*TASK REQUIREMENTS:*
1) List every activity the article on teaching problem-solving strategies recommends for Step 1, Understand the Problem.
2) In the article on teaching problem-solving strategies, what should a student do when the plan in Step 3 isn't working?
3) Carry the article on teaching problem-solving strategies forward from its final line, in the same style.
PASSAGE PROVIDED START
Teaching Problem-Solving Strategies - Moving Beyond 'Just Try Your Best'

“Just try your best” is well-intentioned but unhelpful advice for students facing challenging mathematics problems. Problem-solving is a skill that can be taught—not through practice alone, but through explicit instruction in strategies, systematic approaches, and metacognitive thinking. When we teach students how to approach problems, not just which procedures to apply, we develop mathematical power that transfers across contexts.

The Problem with “Just Solve It”

Why students struggle:

• Don’t know where to start
• Give up at first difficulty
• Lack systematic approaches
• Don’t monitor their thinking
• Can’t decide which strategy might work

What they need:

• Explicit problem-solving strategies
• Frameworks for tackling unfamiliar problems
• Metacognitive awareness
• Persistence skills
• Multiple approaches to try

Problem-solving isn’t about being “naturally good at maths”—it’s about having tools and knowing when to use them.

Polya’s Four-Step Framework

George Pólya’s classic framework provides structure for tackling any problem:

Step 1: Understand the Problem

What this means:

• Read carefully (multiple times)
• Identify what you know
• Identify what you need to find
• Restate in your own words
• Ask: “Do I understand what’s being asked?”

Guiding questions:

• What is this problem about?
• What information am I given?
• What do I need to find?
• Can I explain this problem to someone else?
• Are there any words I don’t understand?

Activities:

• Underline or highlight key information
• Circle what you need to find
• Cross out unnecessary information
• Draw a picture of the situation
• Rewrite the problem in simpler terms

Common mistake: Rushing to calculate before understanding. Slow down here.

Step 2: Make a Plan

What this means:

• Choose a strategy to try
• Think about similar problems you’ve solved
• Consider what operations or concepts might help
• Decide on a starting point

Guiding questions:

• Have I seen a problem like this before?
• What strategy might work?
• Can I break this into smaller parts?
• What’s a logical first step?

This is where explicit strategy instruction matters most.

Step 3: Carry Out the Plan

What this means:

• Execute your chosen strategy
• Show your work clearly
• Check each step as you go
• Stay organized

Guiding questions:

• Am I following my plan?
• Does this step make sense?
• Should I try something different?
• Am I keeping track of my thinking?

Important: If the plan isn’t working, return to Step 2 and try a different approach.

Step 4: Look Back

What this means:

• Check if your answer makes sense
• Verify calculations
• Ask if you answered the question asked
• Consider if there’s another way to solve it
• Reflect on what you learned

Guiding questions:

• Does my answer make sense?
• Did I answer what was asked?
• Can I check my answer a different way?
• What strategy worked? Why?
• What would I do differently next time?

Common mistake: Stopping once an answer is reached without verification.
PASSAGE PROVIDED END
DATA START
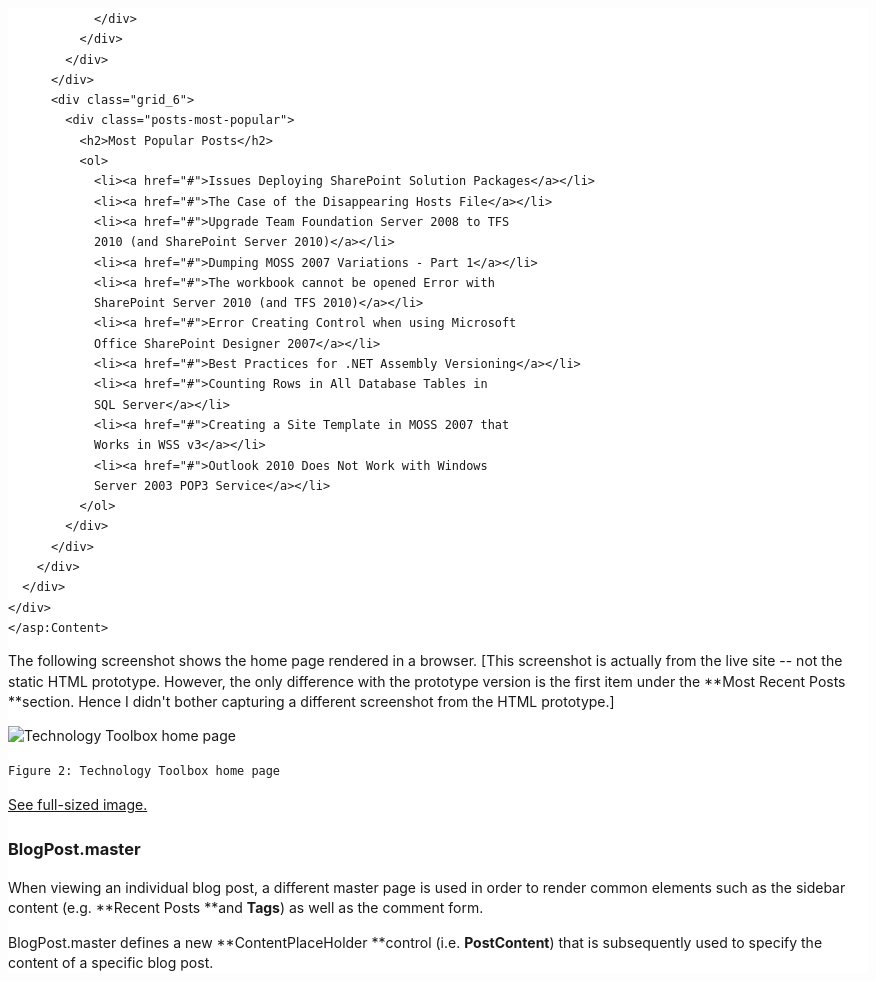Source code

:                 </div>
              </div>
            </div>
          </div>
          <div class="grid_6">
            <div class="posts-most-popular">
              <h2>Most Popular Posts</h2>
              <ol>
                <li><a href="#">Issues Deploying SharePoint Solution Packages</a></li>
                <li><a href="#">The Case of the Disappearing Hosts File</a></li>
                <li><a href="#">Upgrade Team Foundation Server 2008 to TFS 
                2010 (and SharePoint Server 2010)</a></li>
                <li><a href="#">Dumping MOSS 2007 Variations - Part 1</a></li>
                <li><a href="#">The workbook cannot be opened Error with 
                SharePoint Server 2010 (and TFS 2010)</a></li>
                <li><a href="#">Error Creating Control when using Microsoft 
                Office SharePoint Designer 2007</a></li>
                <li><a href="#">Best Practices for .NET Assembly Versioning</a></li>
                <li><a href="#">Counting Rows in All Database Tables in 
                SQL Server</a></li>
                <li><a href="#">Creating a Site Template in MOSS 2007 that 
                Works in WSS v3</a></li>
                <li><a href="#">Outlook 2010 Does Not Work with Windows 
                Server 2003 POP3 Service</a></li>
              </ol>
            </div>
          </div>
        </div>
      </div>
    </div>
    </asp:Content>



The following screenshot shows the home page rendered in a browser. [This screenshot  is actually from the live site -- not the static HTML prototype. However, the only  difference with the prototype version is the first item under the **Most Recent 
Posts **section. Hence I didn't bother capturing a different screenshot from  the HTML prototype.]

![Technology Toolbox home page](https://www.technologytoolbox.com/blog/images/www_technologytoolbox_com/blog/jjameson/7/r_Technology-Toolbox-Home.png)

	Figure 2: Technology Toolbox home page

[See full-sized image.](/blog/images/www_technologytoolbox_com/blog/jjameson/7/o_Technology-Toolbox-Home.png) 


### BlogPost.master

When viewing an individual blog post, a different master page is used in order  to render common elements such as the sidebar content (e.g. **Recent Posts
**and **Tags**) as well as the comment form.

BlogPost.master defines a new **ContentPlaceHolder **control (i.e. **PostContent**) that is subsequently used to specify the content of  a specific blog post.
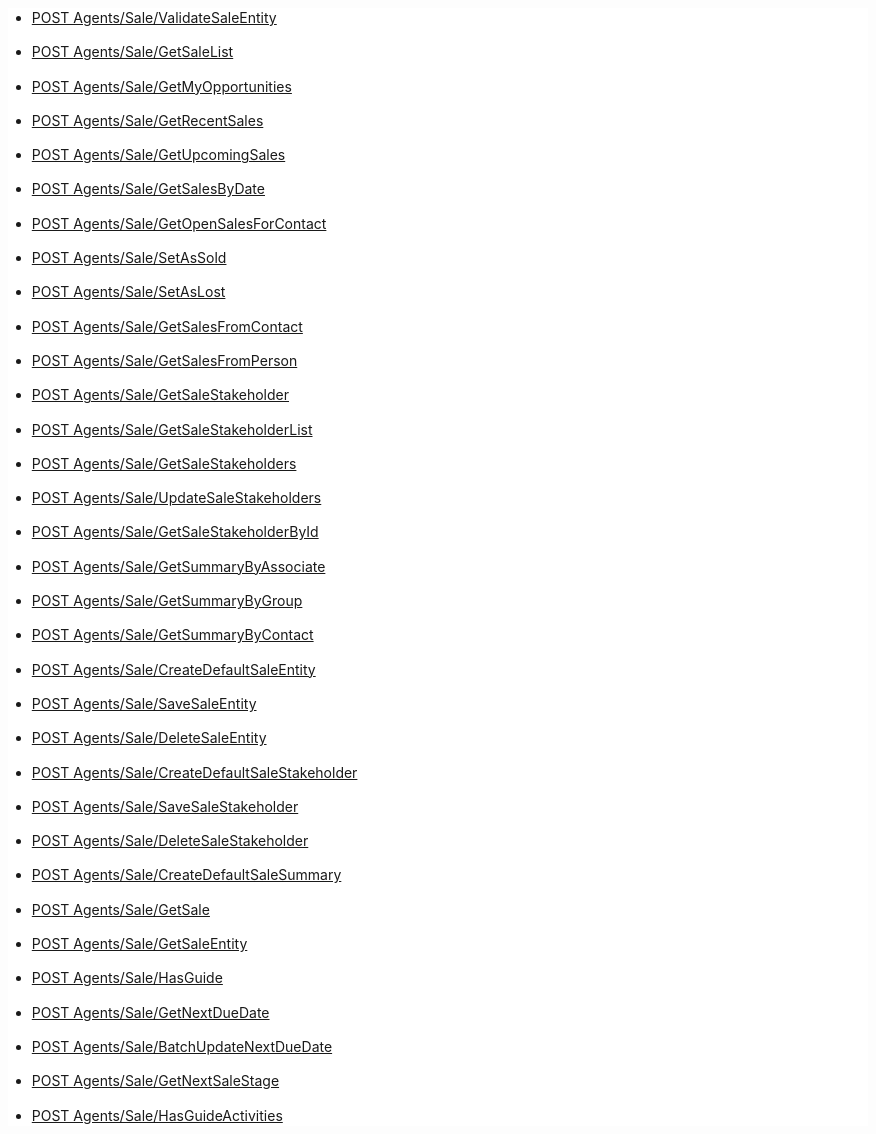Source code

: * [POST Agents/Sale/ValidateSaleEntity](v1SaleAgent_ValidateSaleEntity.md)

* [POST Agents/Sale/GetSaleList](v1SaleAgent_GetSaleList.md)

* [POST Agents/Sale/GetMyOpportunities](v1SaleAgent_GetMyOpportunities.md)

* [POST Agents/Sale/GetRecentSales](v1SaleAgent_GetRecentSales.md)

* [POST Agents/Sale/GetUpcomingSales](v1SaleAgent_GetUpcomingSales.md)

* [POST Agents/Sale/GetSalesByDate](v1SaleAgent_GetSalesByDate.md)

* [POST Agents/Sale/GetOpenSalesForContact](v1SaleAgent_GetOpenSalesForContact.md)

* [POST Agents/Sale/SetAsSold](v1SaleAgent_SetAsSold.md)

* [POST Agents/Sale/SetAsLost](v1SaleAgent_SetAsLost.md)

* [POST Agents/Sale/GetSalesFromContact](v1SaleAgent_GetSalesFromContact.md)

* [POST Agents/Sale/GetSalesFromPerson](v1SaleAgent_GetSalesFromPerson.md)

* [POST Agents/Sale/GetSaleStakeholder](v1SaleAgent_GetSaleStakeholder.md)

* [POST Agents/Sale/GetSaleStakeholderList](v1SaleAgent_GetSaleStakeholderList.md)

* [POST Agents/Sale/GetSaleStakeholders](v1SaleAgent_GetSaleStakeholders.md)

* [POST Agents/Sale/UpdateSaleStakeholders](v1SaleAgent_UpdateSaleStakeholders.md)

* [POST Agents/Sale/GetSaleStakeholderById](v1SaleAgent_GetSaleStakeholderById.md)

* [POST Agents/Sale/GetSummaryByAssociate](v1SaleAgent_GetSummaryByAssociate.md)

* [POST Agents/Sale/GetSummaryByGroup](v1SaleAgent_GetSummaryByGroup.md)

* [POST Agents/Sale/GetSummaryByContact](v1SaleAgent_GetSummaryByContact.md)


* [POST Agents/Sale/CreateDefaultSaleEntity](v1SaleAgent_CreateDefaultSaleEntity.md)

* [POST Agents/Sale/SaveSaleEntity](v1SaleAgent_SaveSaleEntity.md)

* [POST Agents/Sale/DeleteSaleEntity](v1SaleAgent_DeleteSaleEntity.md)

* [POST Agents/Sale/CreateDefaultSaleStakeholder](v1SaleAgent_CreateDefaultSaleStakeholder.md)

* [POST Agents/Sale/SaveSaleStakeholder](v1SaleAgent_SaveSaleStakeholder.md)

* [POST Agents/Sale/DeleteSaleStakeholder](v1SaleAgent_DeleteSaleStakeholder.md)

* [POST Agents/Sale/CreateDefaultSaleSummary](v1SaleAgent_CreateDefaultSaleSummary.md)

* [POST Agents/Sale/GetSale](v1SaleAgent_GetSale.md)

* [POST Agents/Sale/GetSaleEntity](v1SaleAgent_GetSaleEntity.md)

* [POST Agents/Sale/HasGuide](v1SaleAgent_HasGuide.md)

* [POST Agents/Sale/GetNextDueDate](v1SaleAgent_GetNextDueDate.md)

* [POST Agents/Sale/BatchUpdateNextDueDate](v1SaleAgent_BatchUpdateNextDueDate.md)

* [POST Agents/Sale/GetNextSaleStage](v1SaleAgent_GetNextSaleStage.md)

* [POST Agents/Sale/HasGuideActivities](v1SaleAgent_HasGuideActivities.md)
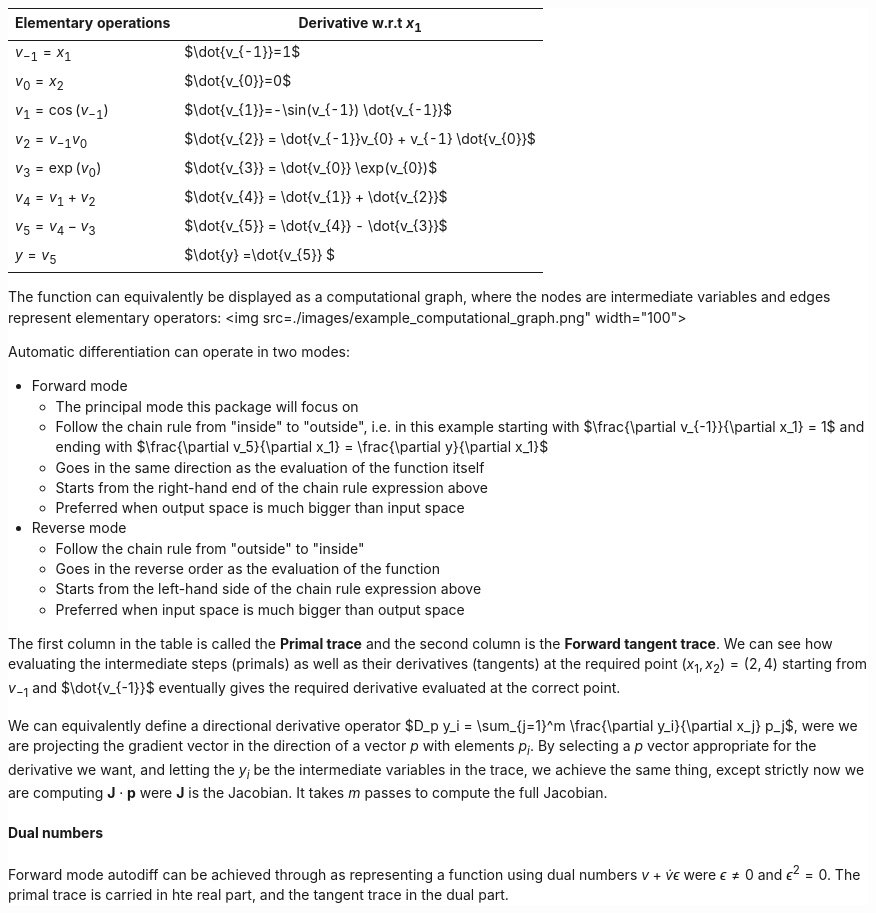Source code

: |Elementary operations| Derivative w.r.t $x_1$ |
| ------------------- | ---------------------- |
|$v_{-1}=x_1$|$\dot{v_{-1}}=1$|
|$v_{0}=x_2$|$\dot{v_{0}}=0$|
|$v_{1}=\cos(v_{-1})$|$\dot{v_{1}}=-\sin(v_{-1}) \dot{v_{-1}}$|
|$v_{2}=v_{-1}v_{0}$|$\dot{v_{2}} = \dot{v_{-1}}v_{0} + v_{-1} \dot{v_{0}}$|
|$v_{3}=\exp(v_{0})$|$\dot{v_{3}} = \dot{v_{0}} \exp(v_{0})$|
|$v_{4}=v_{1}+v_{2}$|$\dot{v_{4}} = \dot{v_{1}} + \dot{v_{2}}$|
|$v_{5}=v_{4}-v_{3}$|$\dot{v_{5}} = \dot{v_{4}} - \dot{v_{3}}$|
|$y=v_{5}$|$\dot{y} =\dot{v_{5}} $|

The function can equivalently be displayed as a computational graph, where the nodes are intermediate variables and edges represent elementary operators:
<img src=./images/example_computational_graph.png" width="100">

Automatic differentiation can operate in two modes:
 - Forward mode
     - The principal mode this package will focus on
     - Follow the chain rule from "inside" to "outside", i.e. in this example starting with $\frac{\partial v_{-1}}{\partial x_1} = 1$ and ending with $\frac{\partial v_5}{\partial x_1} = \frac{\partial y}{\partial x_1}$
     - Goes in the same direction as the evaluation of the function itself
     - Starts from the right-hand end of the chain rule expression above
     - Preferred when output space is much bigger than input space
- Reverse mode
    - Follow the chain rule from "outside" to "inside"
    - Goes in the reverse order as the evaluation of the function 
    - Starts from the left-hand side of the chain rule expression above
    - Preferred when input space is much bigger than output space
    
The first column in the table is called the **Primal trace** and the second column is the **Forward tangent trace**. We can see how evaluating the intermediate steps (primals) as well as their derivatives (tangents) at the required point $(x_1, x_2) = (2,4)$ starting from $v_{-1}$ and $\dot{v_{-1}}$ eventually gives the required derivative evaluated at the correct point.

We can equivalently define a directional derivative operator $D_p y_i = \sum_{j=1}^m \frac{\partial y_i}{\partial x_j} p_j$, were we are projecting the gradient vector in the direction of a vector $p$ with elements $p_i$. By selecting a $p$ vector appropriate for the derivative we want, and letting the $y_i$ be the intermediate variables in the trace, we achieve the same thing, except strictly now we are computing $\mathbf{J} \cdot \mathbf{p}$ were $\mathbf{J}$ is the Jacobian. It takes $m$ passes to compute the full Jacobian.

#### Dual numbers
Forward mode autodiff can be achieved through as representing a function using dual numbers $v + \dot{v} \epsilon$ were $\epsilon \ne 0$ and $\epsilon^2 = 0$. The primal trace is carried in hte real part, and the tangent trace in the dual part.
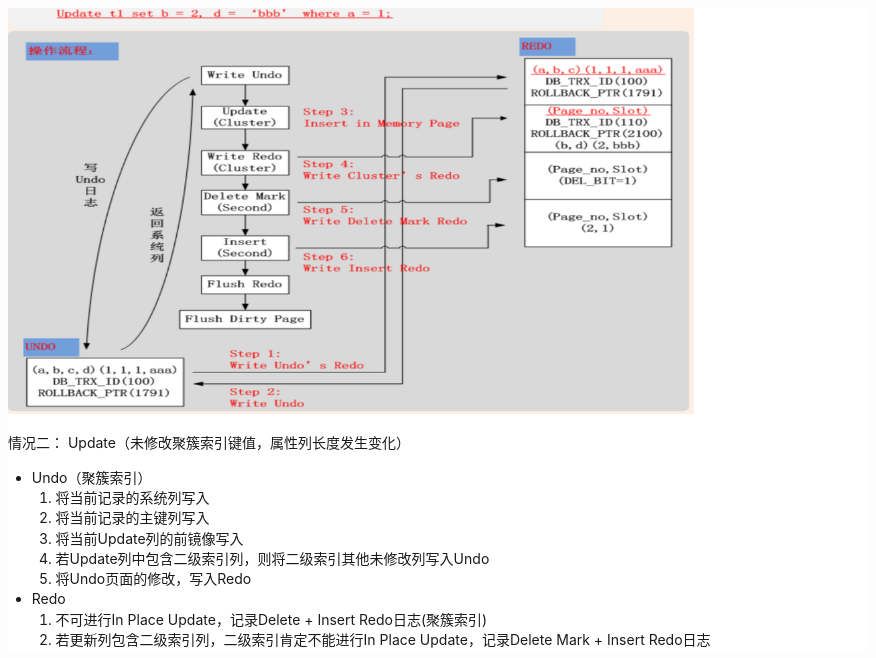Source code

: <img src="/img/dba/UPDATE-工作1.png" style="zoom:67%;" />



情况二： Update（未修改聚簇索引键值，属性列长度发生变化）

- Undo（聚簇索引）
  1. 将当前记录的系统列写入
  2.  将当前记录的主键列写入
  3. 将当前Update列的前镜像写入
  4. 若Update列中包含二级索引列，则将二级索引其他未修改列写入Undo
  5. 将Undo页面的修改，写入Redo
- Redo
  1. 不可进行In Place Update，记录Delete + Insert Redo日志(聚簇索引)
  2. 若更新列包含二级索引列，二级索引肯定不能进行In Place Update，记录Delete Mark + Insert Redo日志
DATA END
*RESULTS FOR THE EXERCISE:*
1)
• Underline or highlight key information
• Circle what you need to find
• Cross out unnecessary information
• Draw a picture of the situation
• Rewrite the problem in simpler terms

2) Return to Step 2 and try a different approach.

3)
Explicit Problem-Solving Strategies

These concrete strategies give students options when stuck:

Strategy 1: Draw a Picture or Diagram

When to use: Visual problems, spatial relationships, part-whole problems

How it works:

• Represent the problem visually
• Can be realistic or schematic
• Helps see relationships and patterns

Example: “A rectangular garden is 12m by 8m. What is its area?”

• Draw a rectangle
• Label sides: 12m and 8m
• Visualize: area = length × width = 12 × 8 = 96 m²

Why it works: Makes abstract concrete; reveals structure.

Strategy 2: Make a Table or Chart

When to use: Organizing information, finding patterns, comparing multiple items

How it works:

• Create columns and rows
• Systematically record information
• Look for patterns or relationships

Example: “Tickets cost $8 for adults and$5 for children. Find the cost for different group combinations.”

Why it works: Organizes complex information; reveals patterns.

Strategy 3: Look for a Pattern

When to use: Sequences, repeating situations, predictions

How it works:

• Identify what repeats or changes systematically
• Describe the pattern
• Use pattern to find answer

Example: “1, 4, 7, 10, … What’s the 10th number?”

• Pattern: add 3 each time
• Continue: 13, 16, 19, 22, 25, 28
• 10th number: 28

Why it works: Patterns reveal mathematical structure; enable prediction.

Strategy 4: Work Backwards

When to use: Know the end result, need to find starting point

How it works:

• Start with the answer
• Reverse each operation
• Work back to the beginning

Example: “I had some money. I spent $15, then earned$20. Now I have $32. How much did I start with?”

• End: $32
• Before earning $20:$32 - $20 =$12
• Before spending $15:$12 + $15 =$27
• Started with: $27

Why it works: Sometimes easier to reverse than work forward.

Strategy 5: Guess, Check, and Revise

When to use: Multiple constraints, trying possibilities systematically

How it works:

• Make an educated guess
• Test if it works
• Use result to make a better guess
• Repeat until finding the answer

Example: “Two numbers multiply to 48 and add to 13. What are they?”

• Guess: 4 and 12 → multiply: 4×12=48 ✓ add: 4+12=16 ✗
• Revise: 6 and 8 → multiply: 6×8=48 ✓ add: 6+8=14 ✗
• Revise: 3 and 16 → multiply: 3×16=48 ✓ add: 3+16=19 ✗
• Wait, try factors of 48: 1×48, 2×24, 3×16, 4×12, 6×8
• Try: 5 and… doesn’t work. Back to list.
• Actually: Need to be more systematic with all factor pairs

(Better approach would be guess-and-revise OR list all factor pairs then check sums)

Why it works: Systematic trial narrows possibilities; builds number sense.

Strategy 6: Break the Problem into Smaller Parts

When to use: Complex multi-step problems

How it works:

• Identify smaller questions within the big question
• Solve each part
• Combine to answer the whole

Example: “A school has 8 classes with 24 students each. If they sit in rows of 6, how many rows are needed?”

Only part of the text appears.